When he came the next day, he found me in wild delirium. My fancy overflowed, like a river from which all dams are removed, with a stream of the wildest conceptions. It seemed to me that dreadful forms danced and nodded round the bed, and among them one with a long letter of condemnation, with a seal under it, and that Anne Kvaen was there, rolling glittering eyes, while now and again Susanna looked at me with a glance full of pain, as if it were not in her power to hinder my perdition.
From what I learned afterwards, the doctor at first thought it was a nervous fever, but from certain symptoms and the nature of my ravings, concerning which Anne Kvaen, who probably had her own thoughts on the subject, thought it necessary to inform him, he quite changed his opinion. He had attended my poor mother in her mental illness, and now found the same fancy about the lady and the rose, and the same dread of evil spirits in me the son.
* * * * *
Three weeks later I was quite well again, though pale and exhausted by the long nervous paroxysms. The whole millstone weight of sin was, as it were, gone from my bosom, and I went to the altar without the smallest scruple.
And I felt quite a dignified person when, on the following Sunday, I went on a confirmation visit to the parsonage in my black dress-coat. On this occasion Susanna sat—perhaps a little on show on my account—like a grown-up lady at her own work-table in the window-seat. When her mother went out of the room to fetch red-currant wine and cakes, I, at a sign from her, had hastily to look at her precious work-table with all the drawers, both those above and those that appeared below when she pushed the upper drawers away. In one of these last, which she opened with an arch look, but shut again like lightning as her mother came in, lay the brass ring with glass stones in it that I had once given her, and I recognised two or three old scraps of letters dating from the time when we were children.
When I went away it was with a beating heart, for I had unexpectedly an interview in which Susanna’s true feeling had been revealed to me more clearly than it could have been by any verbal assurance.
It struck me that something must lately have happened at home, for the curt, cold way in which my father used to treat me was wonderfully changed. For instance, he made me a present of a double-barrelled gun in a sealskin case, and a watch, and he proposed that during the days before my going away Jens and the four-oared boat should be at my disposal as often as I wished to go out shooting or fishing.
I understood what had happened when the doctor one day made his appearance, and asked me to go up with him to my room.
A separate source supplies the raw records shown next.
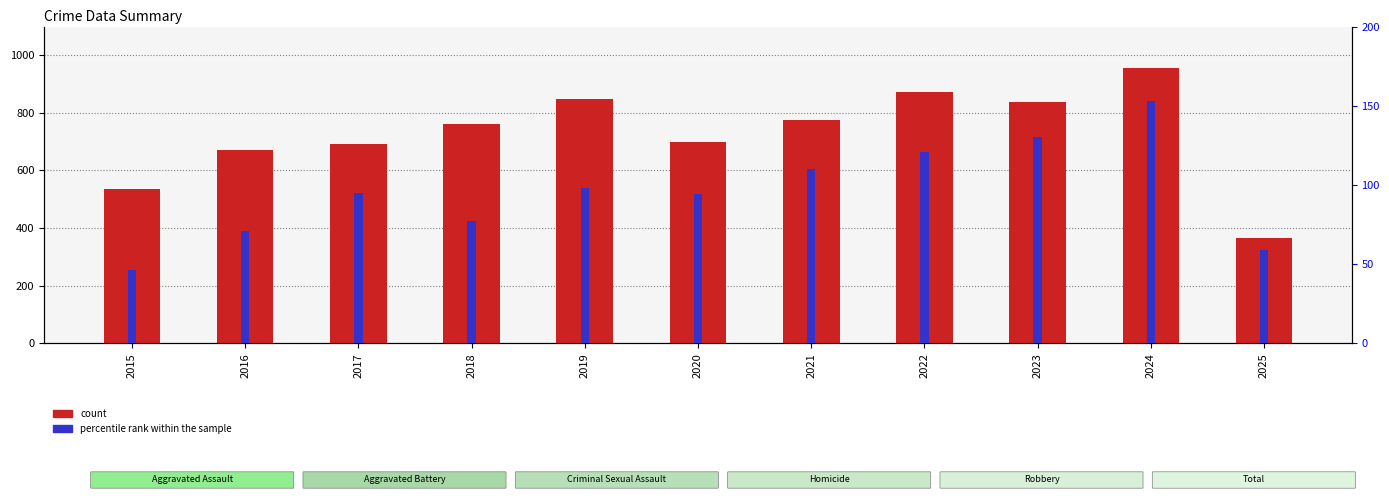

What are all the series names shown in the legend?

count, percentile rank within the sample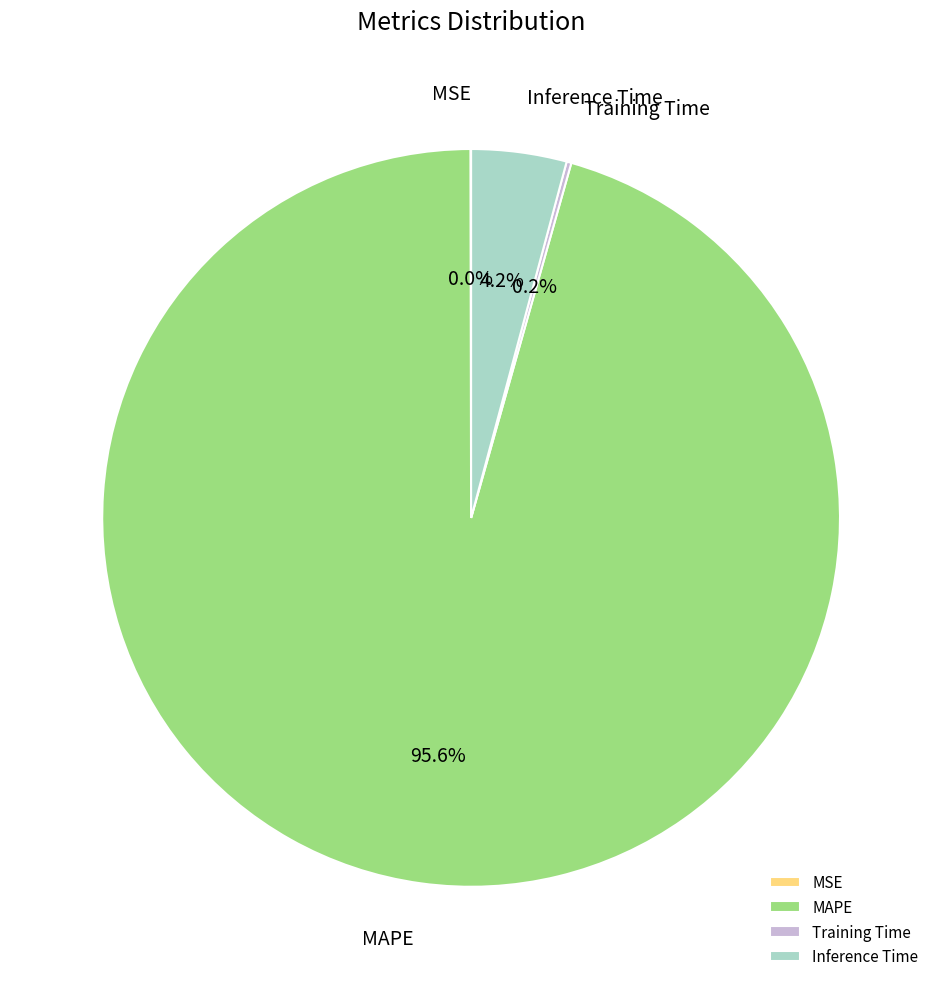

Which category has the biggest portion of the pie?

MAPE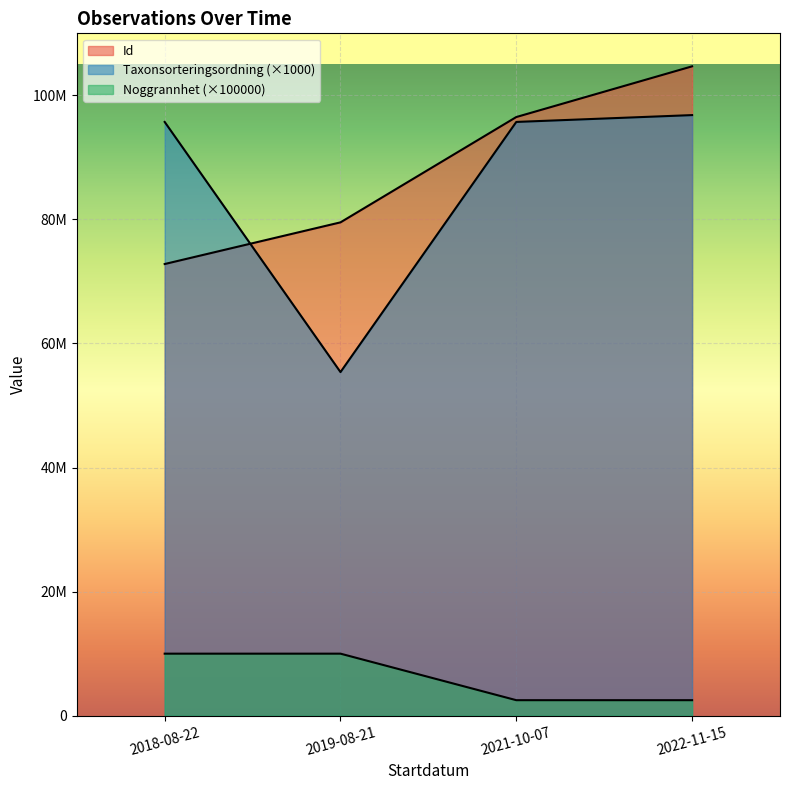

What is the smallest value displayed?

2500000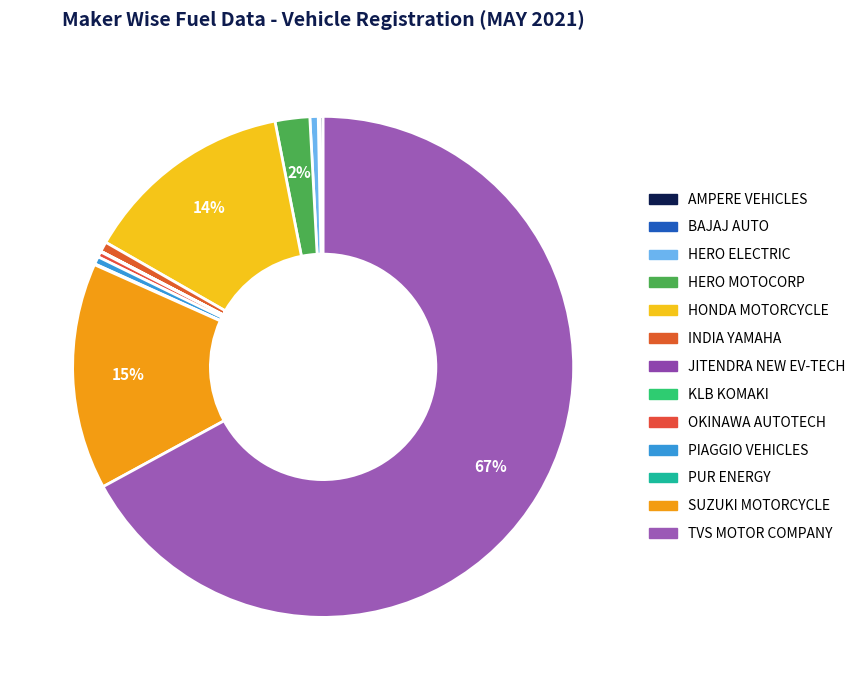

The AMPERE VEHICLES slice represents 0% of the pie. True or false?

True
The broadly-built, bald, little doctor, in his homespun coat, and steel-rimmed spectacles on his snub-nose, was one of the hardy people of our fjord districts who glory in going out in all kinds of weather. You always saw him in the best of spirits when he had just been out in stormy weather. He was a decided and clear-headed man, whose manner involuntarily inspired confidence, and he also possessed a warmth and open-heartedness that made him, when he chose, very winning. He was the doctor both at our house and the parsonage, and a confidential friend of both families.